Alan González Salazar

¿Cómo se conquista la vida… cómo se llega a ser libre para elegir, si toda elección genera angustia y primero está la vida antes que el pensamiento? Este y otros interrogantes dieron origen, en el siglo XIX, a la que se ha dado en nominar “corriente existencialista”. Kierkegaard y Dostoievski llevaron al límite las ideas en torno a Dios, la libertad y la muerte, en una época de significativos cambios ideológicos. Bakunin escribe su teoría anarquista, disputa con Max, huye del cadalso. Nietzsche realiza los primeros estudios del supra-hombre (Ubermensch) y tiene en común responsabilidad con sus contemporáneos el señalar los significados, las metáforas idealizadas de la vida dependiente de la eternidad y de otros valores suprasensibles alejados de la “realidad humana”. Hoy sabemos que Nietzsche pudo leer a Dostoievski con gran simpatía, pues coincidieron, por fortuna, en una misma línea de estudio a la que llegaron por caminos diferentes.

 

     Kirilov, uno de los personajes de la novela Los endemoniados (1872) de Dostoievski, se pregunta: Si Dios no existe, ¿yo soy Dios?

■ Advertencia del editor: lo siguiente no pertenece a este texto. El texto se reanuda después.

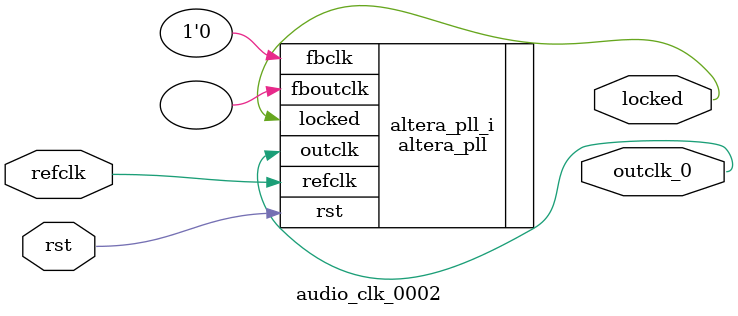
<source format=v>
`timescale 1ns/10ps
module  audio_clk_0002(

	// interface 'refclk'
	input wire refclk,

	// interface 'reset'
	input wire rst,

	// interface 'outclk0'
	output wire outclk_0,

	// interface 'locked'
	output wire locked
);

	altera_pll #(
		.fractional_vco_multiplier("true"),
		.reference_clock_frequency("50.0 MHz"),
		.operation_mode("direct"),
		.number_of_clocks(1),
		.output_clock_frequency0("18.432000 MHz"),
		.phase_shift0("0 ps"),
		.duty_cycle0(50),
		.output_clock_frequency1("0 MHz"),
		.phase_shift1("0 ps"),
		.duty_cycle1(50),
		.output_clock_frequency2("0 MHz"),
		.phase_shift2("0 ps"),
		.duty_cycle2(50),
		.output_clock_frequency3("0 MHz"),
		.phase_shift3("0 ps"),
		.duty_cycle3(50),
		.output_clock_frequency4("0 MHz"),
		.phase_shift4("0 ps"),
		.duty_cycle4(50),
		.output_clock_frequency5("0 MHz"),
		.phase_shift5("0 ps"),
		.duty_cycle5(50),
		.output_clock_frequency6("0 MHz"),
		.phase_shift6("0 ps"),
		.duty_cycle6(50),
		.output_clock_frequency7("0 MHz"),
		.phase_shift7("0 ps"),
		.duty_cycle7(50),
		.output_clock_frequency8("0 MHz"),
		.phase_shift8("0 ps"),
		.duty_cycle8(50),
		.output_clock_frequency9("0 MHz"),
		.phase_shift9("0 ps"),
		.duty_cycle9(50),
		.output_clock_frequency10("0 MHz"),
		.phase_shift10("0 ps"),
		.duty_cycle10(50),
		.output_clock_frequency11("0 MHz"),
		.phase_shift11("0 ps"),
		.duty_cycle11(50),
		.output_clock_frequency12("0 MHz"),
		.phase_shift12("0 ps"),
		.duty_cycle12(50),
		.output_clock_frequency13("0 MHz"),
		.phase_shift13("0 ps"),
		.duty_cycle13(50),
		.output_clock_frequency14("0 MHz"),
		.phase_shift14("0 ps"),
		.duty_cycle14(50),
		.output_clock_frequency15("0 MHz"),
		.phase_shift15("0 ps"),
		.duty_cycle15(50),
		.output_clock_frequency16("0 MHz"),
		.phase_shift16("0 ps"),
		.duty_cycle16(50),
		.output_clock_frequency17("0 MHz"),
		.phase_shift17("0 ps"),
		.duty_cycle17(50),
		.pll_type("General"),
		.pll_subtype("General")
	) altera_pll_i (
		.rst	(rst),
		.outclk	({outclk_0}),
		.locked	(locked),
		.fboutclk	( ),
		.fbclk	(1'b0),
		.refclk	(refclk)
	);
endmodule


</source>
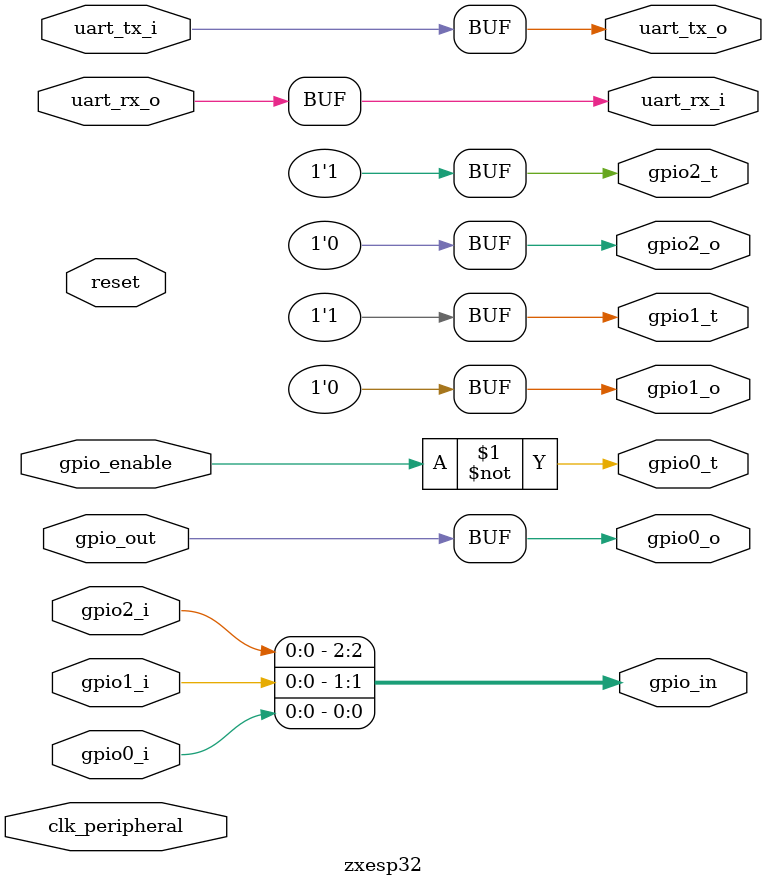
<source format=v>
`timescale 1ns / 1ps

module zxesp32(
    input 			uart_tx_i,
    output 			uart_rx_i,
    output	[2:0]	gpio_in,
    input 			gpio_out,
    input 			gpio_enable,
    
    output 			uart_tx_o,
    input 			uart_rx_o,
    
(* X_INTERFACE_INFO = "xilinx.com:interface:gpio:1.0 gpio0 TRI_I" *)
    input 			gpio0_i,
(* X_INTERFACE_INFO = "xilinx.com:interface:gpio:1.0 gpio0 TRI_O" *)
    output 			gpio0_o,
(* X_INTERFACE_INFO = "xilinx.com:interface:gpio:1.0 gpio0 TRI_T" *)
    output 			gpio0_t,

(* X_INTERFACE_INFO = "xilinx.com:interface:gpio:1.0 gpio1 TRI_I" *)
    input 			gpio1_i,
(* X_INTERFACE_INFO = "xilinx.com:interface:gpio:1.0 gpio1 TRI_O" *)
    output 			gpio1_o,
(* X_INTERFACE_INFO = "xilinx.com:interface:gpio:1.0 gpio1 TRI_T" *)
    output 			gpio1_t,

(* X_INTERFACE_INFO = "xilinx.com:interface:gpio:1.0 gpio2 TRI_I" *)
    input 			gpio2_i,
(* X_INTERFACE_INFO = "xilinx.com:interface:gpio:1.0 gpio2 TRI_O" *)
    output 			gpio2_o,
(* X_INTERFACE_INFO = "xilinx.com:interface:gpio:1.0 gpio2 TRI_T" *)
    output 			gpio2_t,
    
(* X_INTERFACE_INFO = "xilinx.com:signal:clock:1.0 clk_peripheral CLK" *)
(* X_INTERFACE_PARAMETER = "ASSOCIATED_RESET reset" *)	
    input 		clk_peripheral,
    
(* X_INTERFACE_INFO = "xilinx.com:signal:reset:1.0  reset  RST" *)
(* X_INTERFACE_PARAMETER = "POLARITY ACTIVE_HIGH" *)
    input	reset    
    
    );
    
    assign uart_tx_o 	= uart_tx_i;
    assign uart_rx_i    = uart_rx_o;
    
    assign gpio_in[0]	= gpio0_i;
    assign gpio0_o 		= gpio_out;
    assign gpio0_t		= ~gpio_enable;
    
    assign gpio_in[1] 	= gpio1_i;
    assign gpio1_t 		= 1'b1;
    assign gpio1_o 		= 1'b0;
    
    assign gpio_in[2] 	= gpio2_i;
    assign gpio2_t 		= 1'b1;
    assign gpio2_o 		= 1'b0;
    
    
endmodule

</source>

Pero pensarse simplemente como Dios no es algo concluyente, “ser Dios exige que uno debe matarse”. Ahora bien, el personaje busca durante años el atributo de su divinidad y lo encuentra en su “independencia”. Terminar con la servidumbre respecto de la inmortalidad implica reemplazarla con su “idea”, esta es, la de matarse y con ello asumir las consecuencias finales de esa independencia: “El hombre simplemente inventó a Dios a fin de no matarse”, afirma Kirilov, “este es el resumen de la historia universal hasta este momento”. Cabe aclarar, en este punto, que Camus distingue, al estudiar en plena mitad del siglo XX a Dostoievski, dos factores que requeriría el suicidio, en primer lugar el “darse cuenta de la absurdidad sin sentido de la vida” y luego, la superación del apego a la vida (“… el cuerpo elude la aniquilación”). Así, el suicidio posee una razón “vital” suficiente para sobreponerse a la autopreservación: la enfermedad, la vergüenza o la desesperación. Pero la diferencia con Kirilov radica en que sus razones no son por carencia o déficit (enfermedad, vergüenza, etcétera), por el contrario, es un suicidio “dispuesto lógicamente”, no motivado por el estado negativo de la depresión o incluso por el miedo a la muerte.

 

     “Esta es la declaración de un suicidio superior”, en palabras de Camus, la persona es únicamente este acto de ser por-sí-mismo, de ahí su terrorífica libertad, aunque otras soluciones para el suicidio son siempre posibles, si no necesariamente preferibles, por ejemplo, es posible vivir en el absurdo.

 

     Al respecto, Sartre añadirá, con extremada lucidez, que morir es dejar de recibir significado adicional, cuando el significado es algo que sólo el futuro puede darle a la vida. Nos enfrentamos aquí a la trascendencia que, según Jaspers, llega indirectamente mediante la meditación sobre el fracaso universal asegurado por nuestra propia imperfección, así el filósofo nos lleva a descubrir la trascendencia, en un presentimiento de ésta que aprendemos a costa de nuestros fracasos, en la derrota y el pesimismo. Ya Heidegger, desterrado a una cabaña en lo profundo de la Selva Negra de Suabia, le responde a Sartre en su carta de 1949, que ni Husserl ni él reconocen la importancia esencial de lo histórico en el ser, ya que el desamparo del ser se atrinchera en la historia de la metafísica, es decir, que solo podemos “ser” de un modo genuino y absoluto para nosotros mismos desde la subjetividad, esto en contraste con la ciencia y su “olvido del ser”, el cual se falsifica en la dinámica de lo útil, en el horizonte científico.

 

Se discute en la actualidad la “cosificación” de las personas y sus conciencias en medio de un sistema clasista de productividad. Marx ya había afirmado que el reinado de la libertad no se inclinará mientras no cese el trabajo impuesto por la necesidad y la finalidad externa…

 

Ahora la ciudad sirve de cárcel, el raciocinio exacerbado que hace del ser humano una estadística anónima sin otros valores que su propia abstracción masiva, condenada a significar algo y no a “ser” invención de sí mismo, una conciencia perpleja ante las cosas del mundo, libre de significados esenciales de la existencia.  Urge entonces una filosofía que explore el “ser” y los motivos que elige para no interrumpir su accionar, urgen “significados” para la vida humana fuera de la exactitud de la máquina, de la puntualidad del reloj, de la Historia que parece rebasar los destinos humanos.